Top-seeded Carmel hit on all cylinders from start to finish -- and especially in that decisive fourth inning when 16 players came up to bat and four different Buffalo Grove pitchers were used -- to win its first sectional title in four years.

"We came in with an aggressive attitude, thinking we could do some things and it worked out that way," Carmel coach Chuck Gandolfi said. "This is pretty neat for our kids."

The Corsairs, who finished third in the state in 2004, improve to 32-5 and advance to Monday's 7 p.m. supersectional at Alexian Field in Schaumburg. Carmel will face Prairie Ridge, which defeated Rockton Hononegah 4-2 Saturday in the Rockford Guilford sectional championship game.

Buffalo Grove, which made an unexpected run through the playoffs and stunned two top-tier North Suburban Conference teams in Lake Zurich and Mundelein along the way, closes out its season with a 14-15 record.

The game also marked the end of Buffalo Grove coach John Wendell's career. He is retiring after 23 years at the helm.

"Coach (Gandolfi) said we needed to jump on it right away because this team's been hot all through the playoffs," Carmel right fielder Joey Pudlo said of Buffalo Grove. "We knew we had to come out swinging the bats. We came out hot and that's what you've got to do in a game this big."

Pudlo came up big for the Corsairs. He went a team-best 3-for-3 on the day with a double that drove in 2 runs in Carmel's monster fourth inning.

Even though the Corsairs scored 11 runs in the fourth inning, they did so on only 4 hits. The four Buffalo Grove pitchers who were used in the inning walked six Carmel batters and sent two of them to first by hitting them with a pitch.

The Bison also had an error in the inning.

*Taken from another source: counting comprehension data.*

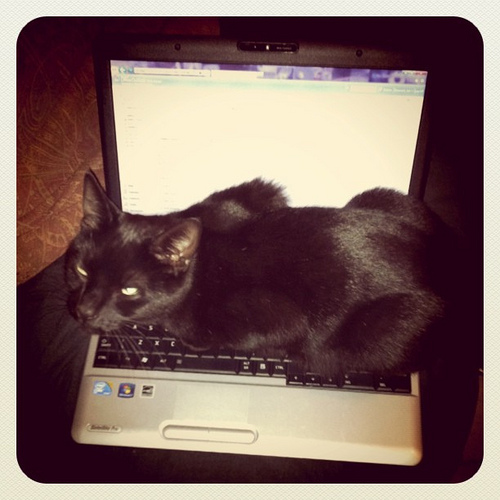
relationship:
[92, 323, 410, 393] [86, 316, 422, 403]
keyboard on keyboard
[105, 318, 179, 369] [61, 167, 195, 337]
whisker on face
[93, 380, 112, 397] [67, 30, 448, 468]
sticker on laptop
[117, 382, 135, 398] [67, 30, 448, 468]
logo sticker on laptop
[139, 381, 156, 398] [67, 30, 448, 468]
sticker on laptop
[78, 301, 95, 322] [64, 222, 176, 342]
nose on face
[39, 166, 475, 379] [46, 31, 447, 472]
cat resting on computer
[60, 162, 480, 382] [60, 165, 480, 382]
fur on cat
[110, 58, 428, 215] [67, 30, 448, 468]
screen on laptop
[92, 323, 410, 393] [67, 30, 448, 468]
keyboard on laptop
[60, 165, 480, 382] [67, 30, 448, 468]
cat sitting on top of laptop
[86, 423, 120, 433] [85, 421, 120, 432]
laptop sticker printed on laptop sticker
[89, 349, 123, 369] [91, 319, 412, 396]
key built into keyboard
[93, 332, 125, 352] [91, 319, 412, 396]
key built into keyboard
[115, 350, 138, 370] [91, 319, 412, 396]
key built into keyboard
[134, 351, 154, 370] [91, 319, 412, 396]
key built into keyboard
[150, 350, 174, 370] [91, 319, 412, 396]
key built into keyboard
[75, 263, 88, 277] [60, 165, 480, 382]
eye belonging to cat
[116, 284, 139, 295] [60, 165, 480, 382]
eye belonging to cat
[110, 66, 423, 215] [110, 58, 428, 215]
web page displayed on screen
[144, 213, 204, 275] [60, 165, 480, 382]
ear belonging to cat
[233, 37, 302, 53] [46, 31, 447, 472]
webcam mounted on top of computer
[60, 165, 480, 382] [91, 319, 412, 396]
cat sitting on top of keyboard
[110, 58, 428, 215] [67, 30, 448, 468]
screen built into laptop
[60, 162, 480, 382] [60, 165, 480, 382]
fur covering cat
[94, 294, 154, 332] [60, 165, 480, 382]
cheek belonging to cat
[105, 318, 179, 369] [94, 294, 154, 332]
whisker attached to cheek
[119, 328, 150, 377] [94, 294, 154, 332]
whisker attached to cheek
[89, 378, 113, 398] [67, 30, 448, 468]
sticker stuck on laptop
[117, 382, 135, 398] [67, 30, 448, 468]
logo sticker stuck on laptop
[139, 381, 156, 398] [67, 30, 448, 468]
sticker stuck on laptop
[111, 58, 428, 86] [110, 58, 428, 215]
image shown on screen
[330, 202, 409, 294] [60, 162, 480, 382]
light reflected on fur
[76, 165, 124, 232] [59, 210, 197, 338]
ear attached to head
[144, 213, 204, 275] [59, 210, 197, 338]
ear attached to head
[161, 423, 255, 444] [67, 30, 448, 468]
button built into laptop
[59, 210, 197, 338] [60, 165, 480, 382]
head belonging to cat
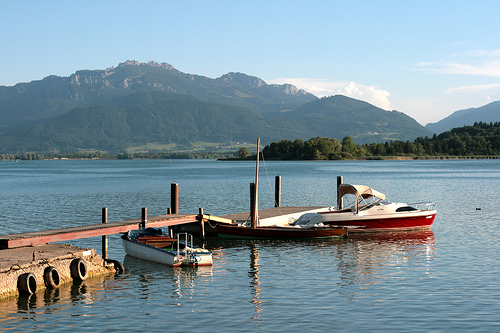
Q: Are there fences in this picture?
A: No, there are no fences.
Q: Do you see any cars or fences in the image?
A: No, there are no fences or cars.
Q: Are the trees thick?
A: Yes, the trees are thick.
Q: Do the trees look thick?
A: Yes, the trees are thick.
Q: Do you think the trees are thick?
A: Yes, the trees are thick.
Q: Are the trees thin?
A: No, the trees are thick.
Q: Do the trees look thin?
A: No, the trees are thick.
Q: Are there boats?
A: Yes, there is a boat.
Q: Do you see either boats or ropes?
A: Yes, there is a boat.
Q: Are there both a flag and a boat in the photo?
A: No, there is a boat but no flags.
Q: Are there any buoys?
A: No, there are no buoys.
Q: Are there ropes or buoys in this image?
A: No, there are no buoys or ropes.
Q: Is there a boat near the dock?
A: Yes, there is a boat near the dock.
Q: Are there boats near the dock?
A: Yes, there is a boat near the dock.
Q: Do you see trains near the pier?
A: No, there is a boat near the pier.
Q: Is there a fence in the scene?
A: No, there are no fences.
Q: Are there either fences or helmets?
A: No, there are no fences or helmets.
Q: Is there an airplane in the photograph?
A: No, there are no airplanes.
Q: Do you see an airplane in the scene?
A: No, there are no airplanes.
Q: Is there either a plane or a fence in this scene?
A: No, there are no airplanes or fences.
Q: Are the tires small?
A: Yes, the tires are small.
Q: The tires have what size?
A: The tires are small.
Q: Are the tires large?
A: No, the tires are small.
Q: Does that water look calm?
A: Yes, the water is calm.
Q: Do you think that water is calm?
A: Yes, the water is calm.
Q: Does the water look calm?
A: Yes, the water is calm.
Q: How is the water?
A: The water is calm.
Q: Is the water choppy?
A: No, the water is calm.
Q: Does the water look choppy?
A: No, the water is calm.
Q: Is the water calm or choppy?
A: The water is calm.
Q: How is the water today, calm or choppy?
A: The water is calm.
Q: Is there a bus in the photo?
A: No, there are no buses.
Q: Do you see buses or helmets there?
A: No, there are no buses or helmets.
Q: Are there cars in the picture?
A: No, there are no cars.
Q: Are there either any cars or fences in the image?
A: No, there are no cars or fences.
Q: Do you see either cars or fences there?
A: No, there are no cars or fences.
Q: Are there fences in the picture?
A: No, there are no fences.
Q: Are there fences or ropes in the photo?
A: No, there are no fences or ropes.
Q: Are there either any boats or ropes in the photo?
A: Yes, there is a boat.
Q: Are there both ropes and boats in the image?
A: No, there is a boat but no ropes.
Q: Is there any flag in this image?
A: No, there are no flags.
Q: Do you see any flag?
A: No, there are no flags.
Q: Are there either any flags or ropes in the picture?
A: No, there are no flags or ropes.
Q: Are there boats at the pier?
A: Yes, there is a boat at the pier.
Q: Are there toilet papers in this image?
A: No, there are no toilet papers.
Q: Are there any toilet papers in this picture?
A: No, there are no toilet papers.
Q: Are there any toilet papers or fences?
A: No, there are no toilet papers or fences.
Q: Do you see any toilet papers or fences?
A: No, there are no toilet papers or fences.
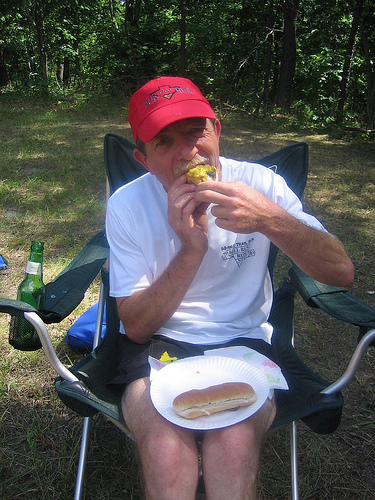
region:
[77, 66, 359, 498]
The man is sitting.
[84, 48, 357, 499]
The man is eating.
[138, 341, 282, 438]
A paper plate is on the man's lap.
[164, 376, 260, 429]
A hot dog bun is on the plate.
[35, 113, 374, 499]
The chair is green.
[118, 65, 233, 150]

"You can't put that many people on base for free," Wendell said. "We were behind too many hitters. (The Corsairs) did a good job, don't take anything away from them. They hit the ball and did some things to score runs and they had the big inning and we couldn't get out of that."

Not even with tough defense.

Throughout the playoffs, Buffalo Grove counted on its defense in tough times. But against Carmel, there was a breakdown even there.

"We had zero errors for four straight games coming into this," said Buffalo Grove third baseman Mike Ricciardi, whose first-inning double drove in the only run for the Bison. "We had been doing really good defensively and today it just wasn't there for us. We just didn't have it today."

Multiple players had it for Carmel. Besides Pudlo, Donald Stopka also had 3 hits while starter Bobby Lyne moved his record on the mound to 8-2 by allowing just 3 hits.

"They were a really hot team," Lyne said. "But we put the pressure on. The offense played good, the defense played good and we really kept the energy up."